Friday, January 13, 2012
Why We Need The Individual Mandate
Attached a link http://www.rwjf.org/files/research/20120112qs70onepager.pdf to an interesting study by the Urban Institute of the Robert Wood Johnson Foundation titled "Eliminating the Individual Mandate: Effects on Premiums, Coverage, and Uncompensated Care," analyzing the different scenarios resulting from the elimination of the individual mandate.
Under the Patient Protection and Affordable Care Act (ACA) passed by Congress, most Americans will be required to be covered by health insurance or pay a penalty—the so-called individual mandate. The legality of this feature is being debated in the courts.
These Urban Institute authors estimate the effects of the ACA and the individual mandate, as well as various levels of exchange participation, using a model that simulates decisions of individuals and businesses in response to policy changes. Exchange enrollment is viewed as necessary to reduce adverse selection, or the likelihood of only the sickest choosing to be insured.

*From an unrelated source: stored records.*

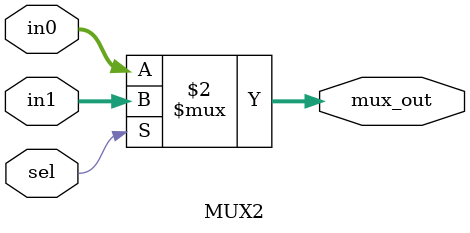
<source format=v>

module MUX2#(
    parameter WIDTH = 32
)
(   input sel,
	input [WIDTH-1:0] in0,in1,
	output reg[WIDTH-1:0] mux_out
);
always@*
    mux_out <= sel? in1
            :   in0;
endmodule

</source>
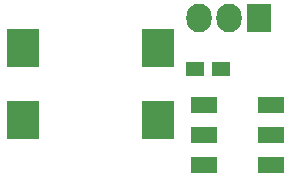
<source format=gts>
G04 #@! TF.FileFunction,Soldermask,Top*
%FSLAX46Y46*%
G04 Gerber Fmt 4.6, Leading zero omitted, Abs format (unit mm)*
G04 Created by KiCad (PCBNEW 4.0.1-stable) date Monday, January 04, 2016 'pmt' 12:50:12 pm*
%MOMM*%
G01*
G04 APERTURE LIST*
%ADD10C,0.100000*%
%ADD11R,2.797760X3.199080*%
%ADD12R,2.299920X1.418540*%
%ADD13R,2.127200X2.432000*%
%ADD14O,2.127200X2.432000*%
%ADD15R,1.600000X1.300000*%
G04 APERTURE END LIST*
D10*
D11*
X137017760Y-129286000D03*
X137017760Y-123187460D03*
X125618240Y-129286000D03*
X125618240Y-123187460D03*
D12*
X140914120Y-128016000D03*
X146613880Y-128016000D03*
X140914120Y-130556000D03*
X146613880Y-130556000D03*
X140914120Y-133096000D03*
X146613880Y-133096000D03*
D13*
X145542000Y-120650000D03*
D14*
X143002000Y-120650000D03*
X140462000Y-120650000D03*
D15*
X142324000Y-124968000D03*
X140124000Y-124968000D03*
M02*

</source>
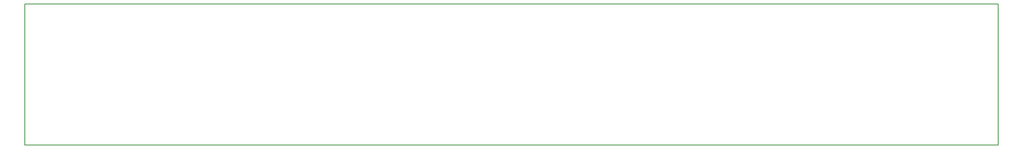
<source format=gbr>
%TF.GenerationSoftware,KiCad,Pcbnew,8.0.6*%
%TF.CreationDate,2024-11-03T18:22:47-03:00*%
%TF.ProjectId,regua-pcb-fritzenlab,72656775-612d-4706-9362-2d667269747a,rev?*%
%TF.SameCoordinates,Original*%
%TF.FileFunction,Profile,NP*%
%FSLAX46Y46*%
G04 Gerber Fmt 4.6, Leading zero omitted, Abs format (unit mm)*
G04 Created by KiCad (PCBNEW 8.0.6) date 2024-11-03 18:22:47*
%MOMM*%
%LPD*%
G01*
G04 APERTURE LIST*
%TA.AperFunction,Profile*%
%ADD10C,0.200000*%
%TD*%
G04 APERTURE END LIST*
D10*
X52000000Y-76500000D02*
X258000000Y-76500000D01*
X258000000Y-106500000D01*
X52000000Y-106500000D01*
X52000000Y-76500000D01*
M02*

</source>
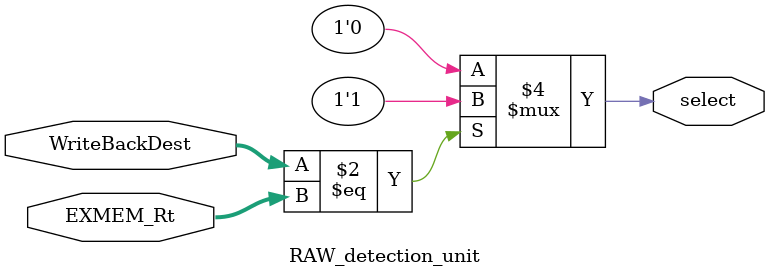
<source format=v>
`timescale 1ns / 1ps


module RAW_detection_unit(
    input [4:0] WriteBackDest,
    input [4:0] EXMEM_Rt,
    output reg select
    );
    
    always @(*) begin
    select = 1'b0;
    if (WriteBackDest == EXMEM_Rt)
        select = 1'b1;
    end
endmodule

</source>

The researchers found that without the individual mandate:
Between 40 and 42 million would remain uninsured as opposed to 26 million with the mandate;
Private coverage would fall 11 million, covering 4 million fewer people than it would have without reform;
Uncompensated care spending would be much higher due to the increased number of uninsured;
Individual premiums in the health benefit exchanges would increase by 10 percent in a scenario assuming high exchange participation and by 25 percent with a low participation scenario.
Removing the mandate from the ACA while expanding Medicaid eligibility would decrease the number of people with private coverage by 3.6 million. Uncompensated care would increase by $20 billion.
I strongly recommend reading this study which provides clear and convincing arguments in favor of the individual mandate.